A shrimp is an animal found in both freshwater and saltwater throughout the world. It is a crustacean, like it relatives: lobsters, crabs and crayfish.
Shrimp are a popular seafood item and a valuable commercial item. Even though there are over 1,900 species of shrimp, less than 20 are important commercially.
In the United States, the white, brown and pink shrimp are the most important commercially. Most that are marketed in the U.S. are bred and raised in large tanks under scientifically controlled conditions. In our area, shrimp are often fished in the traditional manner – special nets, called otter trawls, are used to catch them.

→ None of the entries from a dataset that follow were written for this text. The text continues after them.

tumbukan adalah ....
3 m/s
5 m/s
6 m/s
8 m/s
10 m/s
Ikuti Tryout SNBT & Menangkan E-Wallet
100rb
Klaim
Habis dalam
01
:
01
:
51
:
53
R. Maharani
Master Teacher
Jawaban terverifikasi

There is nothing quite like buying shrimp that have been freshly caught, then cooking them in your favorite recipe right away. Try it when you make this delicious recipe for marinated grilled shrimp.
- 3 cloves garlic, minced
- ⅓ cup olive oil
- ¼ cup tomato sauce
- 2 Tablespoons red wine vinegar
- 2 Tablespoons chopped fresh basil
- ½ teaspoon salt
- ¼ teaspoon cayenne pepper
- 2 pounds fresh shrimp, peeled and deveined
- In a large bowl, stir together the garlic, olive oil, tomato sauce, and red wine vinegar. Season with basil, salt, and cayenne pepper.
- Add shrimp to the bowl, and stir until evenly coated. Cover, and refrigerate for 30 minutes to 1 hour, stirring once or twice.
- Preheat grill for medium heat.
- Thread shrimp onto skewers, piercing once near the tail and once near the head. Discard marinade.
- Lightly oil grill grate. Cook shrimp on preheated grill for 2 to 3 minutes per side, or until opaque.